◆ Passage
┄┄┄┄┄┄┄┄┄┄┄┄┄┄┄┄┄┄┄┄
Signal crosstalk between nitric oxide and hydrogen sulfide may be involved in hydrogen peroxide-induced thermotolerance in maize seedlings

Abstract

Hydrogen peroxide (H2O2) and nitric oxide (NO) function as signal molecules in plant cells. Recently, hydrogen sulfide (H2S) has been found to have similar functions, but their interactions in the acquisition of thermotolerance in plants remain elusive. In current work, pretreatment with H2O2 rapidly induced endogenous H2O2 accumulation, which in turn improved survival percentage of maize seedlings (Zea mays L.) under heat stress, but these effects were eliminated by H2O2 scavenger dimethylthiourea indicating that H2O2-induced thermotolerance was involved in the accumulation of endogenous H2O2. H2O2 pretreatment also increased endogenous NO content, but this increase was abolished by NO scavenger cPTIO. Exogenously applied H2O2 also stimulated increase in the activity of L-cystine desulfhydrase, a key enzyme in H2S biosyn-thesis, followed by inducing endogenous H2S accumulation, while this accumulation was diminished by cPTIO. In addition, H2O2-induced thermotolerance was enhanced by NO donor sodium nitroprusside and H2S donors NaHS as well as GYY4137, respectively, and weakened by cPTIO, DL-propargylglycine (inhibitor of H2S biosynthesis) and hypotaurine (H2S scavenger). All of the above-mentioned results showed that H2O2 treatment could improve thermotolerance in maize seedlings, and the acquisition of thermotolerance induced by H2O2 may be involved in downstream signal crosstalk between NO and H2S.
┄┄┄┄┄┄┄┄┄┄┄┄┄┄┄┄┄┄┄┄
◆ Data shown
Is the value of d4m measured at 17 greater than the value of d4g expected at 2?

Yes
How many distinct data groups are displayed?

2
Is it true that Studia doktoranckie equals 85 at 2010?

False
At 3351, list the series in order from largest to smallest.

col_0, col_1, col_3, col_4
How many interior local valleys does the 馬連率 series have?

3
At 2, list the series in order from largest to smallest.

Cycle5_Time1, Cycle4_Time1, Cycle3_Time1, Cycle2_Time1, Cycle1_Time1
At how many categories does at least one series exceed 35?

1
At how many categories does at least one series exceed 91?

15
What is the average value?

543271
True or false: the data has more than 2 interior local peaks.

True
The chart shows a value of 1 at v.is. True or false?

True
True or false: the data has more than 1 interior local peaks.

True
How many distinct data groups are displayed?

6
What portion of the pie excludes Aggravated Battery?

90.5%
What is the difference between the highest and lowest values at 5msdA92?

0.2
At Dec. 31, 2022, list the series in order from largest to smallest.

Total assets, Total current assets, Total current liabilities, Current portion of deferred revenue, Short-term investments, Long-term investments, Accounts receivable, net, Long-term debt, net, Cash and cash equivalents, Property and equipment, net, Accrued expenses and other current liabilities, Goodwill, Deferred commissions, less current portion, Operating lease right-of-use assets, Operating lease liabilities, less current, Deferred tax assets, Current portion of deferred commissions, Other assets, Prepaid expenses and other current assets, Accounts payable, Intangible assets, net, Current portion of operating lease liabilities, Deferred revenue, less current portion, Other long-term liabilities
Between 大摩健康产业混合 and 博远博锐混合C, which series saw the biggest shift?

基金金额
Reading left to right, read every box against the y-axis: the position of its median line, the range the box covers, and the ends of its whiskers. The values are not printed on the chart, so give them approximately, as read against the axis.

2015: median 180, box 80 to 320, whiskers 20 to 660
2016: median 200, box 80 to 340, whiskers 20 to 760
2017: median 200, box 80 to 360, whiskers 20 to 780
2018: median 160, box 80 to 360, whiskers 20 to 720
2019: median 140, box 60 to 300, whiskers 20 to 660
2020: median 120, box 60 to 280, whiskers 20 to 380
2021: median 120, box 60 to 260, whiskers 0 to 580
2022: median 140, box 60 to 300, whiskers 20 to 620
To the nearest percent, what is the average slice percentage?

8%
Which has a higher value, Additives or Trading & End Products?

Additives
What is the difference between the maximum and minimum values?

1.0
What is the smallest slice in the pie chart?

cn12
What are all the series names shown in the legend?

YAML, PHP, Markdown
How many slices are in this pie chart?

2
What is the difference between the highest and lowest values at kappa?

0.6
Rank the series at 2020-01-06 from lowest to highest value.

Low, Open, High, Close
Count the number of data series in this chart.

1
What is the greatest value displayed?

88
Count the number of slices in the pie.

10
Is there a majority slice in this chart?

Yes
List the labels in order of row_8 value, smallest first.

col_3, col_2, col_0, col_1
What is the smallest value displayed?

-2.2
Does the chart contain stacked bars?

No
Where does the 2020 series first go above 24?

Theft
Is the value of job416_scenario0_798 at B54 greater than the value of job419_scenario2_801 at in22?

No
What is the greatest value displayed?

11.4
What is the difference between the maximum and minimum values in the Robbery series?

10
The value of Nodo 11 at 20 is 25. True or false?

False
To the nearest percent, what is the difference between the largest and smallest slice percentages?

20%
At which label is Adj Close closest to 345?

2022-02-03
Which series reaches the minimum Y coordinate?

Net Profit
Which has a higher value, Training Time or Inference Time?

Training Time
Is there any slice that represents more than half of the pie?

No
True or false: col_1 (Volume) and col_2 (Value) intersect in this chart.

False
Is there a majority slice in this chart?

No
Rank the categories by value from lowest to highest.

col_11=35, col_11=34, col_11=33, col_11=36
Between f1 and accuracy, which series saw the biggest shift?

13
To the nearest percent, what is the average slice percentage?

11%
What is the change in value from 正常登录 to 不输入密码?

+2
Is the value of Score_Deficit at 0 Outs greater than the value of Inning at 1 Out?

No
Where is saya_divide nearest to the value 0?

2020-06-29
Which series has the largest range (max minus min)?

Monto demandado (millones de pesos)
┄┄┄┄┄┄┄┄┄┄┄┄┄┄┄┄┄┄┄┄
◆ Actions to take
[A] According to the maize thermotolerance abstract, why did the authors conclude that H2O2-induced thermotolerance involved the accumulation of endogenous H2O2? Answer in one to three sentences.
[B] Answer from the maize thermotolerance abstract:
(i) Which enzyme does the abstract call a key enzyme in H2S biosynthesis?
(ii) What NO donor was used to enhance H2O2-induced thermotolerance?
(iii) How does the abstract describe hypotaurine?
The material above is separate from the abstract and has no connection to it.

◆ Written responses
[A] H2O2 pretreatment raised endogenous H2O2 levels and improved survival of maize seedlings under heat stress. These effects were eliminated by the H2O2 scavenger dimethylthiourea. This showed that the thermotolerance depended on the build-up of endogenous H2O2.

[B]
(i) L-cystine desulfhydrase
(ii) Sodium nitroprusside
(iii) As an H2S scavenger